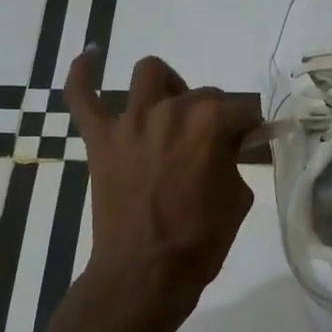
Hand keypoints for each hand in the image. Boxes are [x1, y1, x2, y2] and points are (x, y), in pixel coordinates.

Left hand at [65, 48, 258, 297]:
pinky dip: (83, 74)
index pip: (241, 109)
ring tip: (171, 107)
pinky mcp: (100, 139)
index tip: (250, 144)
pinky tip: (91, 58)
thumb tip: (228, 146)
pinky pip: (82, 95)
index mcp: (210, 123)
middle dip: (214, 115)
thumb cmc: (200, 240)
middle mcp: (170, 110)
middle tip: (214, 146)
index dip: (249, 128)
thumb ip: (235, 160)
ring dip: (167, 86)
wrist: (146, 272)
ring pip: (149, 74)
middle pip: (201, 93)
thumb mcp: (239, 197)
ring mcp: (130, 122)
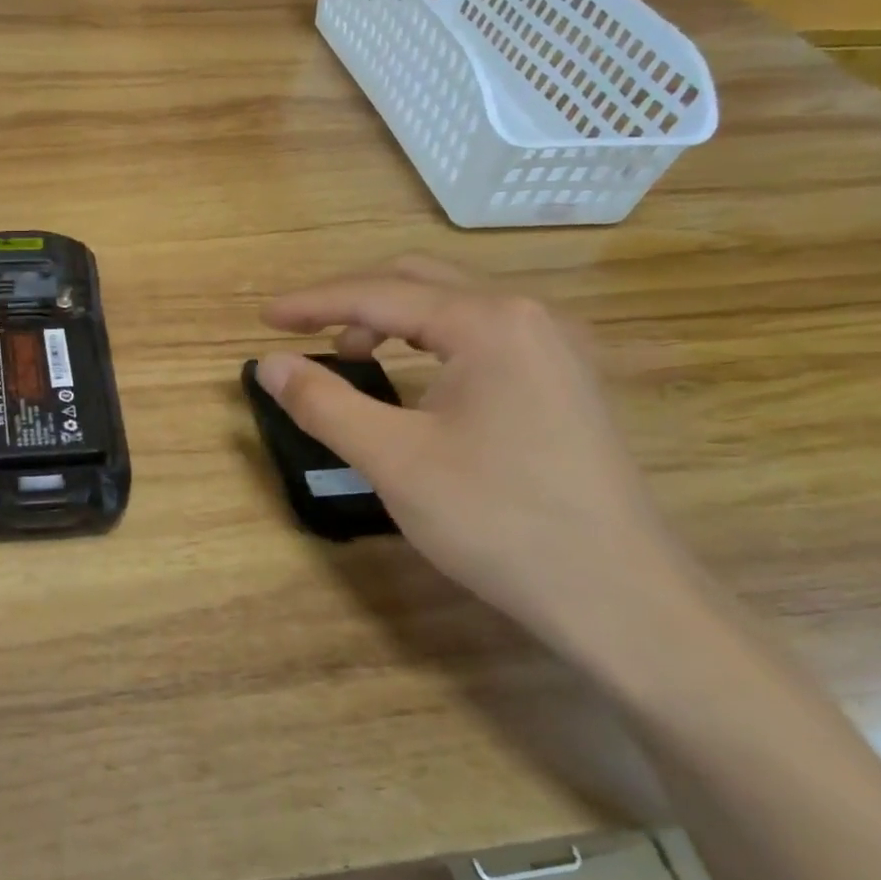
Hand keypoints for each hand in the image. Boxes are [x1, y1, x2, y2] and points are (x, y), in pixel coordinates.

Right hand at [257, 257, 687, 656]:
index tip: (263, 317)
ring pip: (454, 309)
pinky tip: (415, 378)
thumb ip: (323, 403)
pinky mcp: (565, 383)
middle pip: (421, 283)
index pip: (380, 294)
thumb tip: (269, 364)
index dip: (313, 303)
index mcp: (489, 322)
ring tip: (350, 357)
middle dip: (353, 303)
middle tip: (302, 333)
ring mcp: (556, 349)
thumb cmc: (497, 519)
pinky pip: (483, 339)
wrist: (617, 595)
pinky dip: (431, 344)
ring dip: (393, 322)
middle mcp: (529, 317)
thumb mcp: (393, 459)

◆ Task directions
Write the material out again word for word and omit any images.

◆ Problem solution
Hand keypoints for each hand in the image. Boxes are [x1, y1, x2, y2] and points are (x, y), in pixel coordinates.

Left hand at [65, 48, 258, 297]:
pinky dip: (83, 74)
index pip: (241, 109)
ring tip: (171, 107)
pinky mcp: (100, 139)
index tip: (250, 144)
pinky tip: (91, 58)
thumb tip: (228, 146)
pinky pip: (82, 95)
index mcp: (210, 123)
middle dip: (214, 115)
thumb cmc: (200, 240)
middle mcp: (170, 110)
middle tip: (214, 146)
index dip: (249, 128)
thumb ip: (235, 160)
ring dip: (167, 86)
wrist: (146, 272)
ring pip: (149, 74)
middle pip: (201, 93)
thumb mcp: (239, 197)
ring mcp: (130, 122)
Hand keypoints for each hand in the image. Boxes are [x1, y1, x2, y2] and points are (x, y), in pixel coordinates.

Right hand at [257, 257, 687, 656]:
index tip: (263, 317)
ring pip: (454, 309)
pinky tip: (415, 378)
thumb ip: (323, 403)
pinky mcp: (565, 383)
middle pip: (421, 283)
index pip: (380, 294)
thumb tip: (269, 364)
index dip: (313, 303)
index mcp: (489, 322)
ring tip: (350, 357)
middle dip: (353, 303)
middle tip: (302, 333)
ring mcp: (556, 349)
thumb cmc: (497, 519)
pinky pip: (483, 339)
wrist: (617, 595)
pinky dip: (431, 344)
ring dip: (393, 322)
middle mcp: (529, 317)
thumb mcp: (393, 459)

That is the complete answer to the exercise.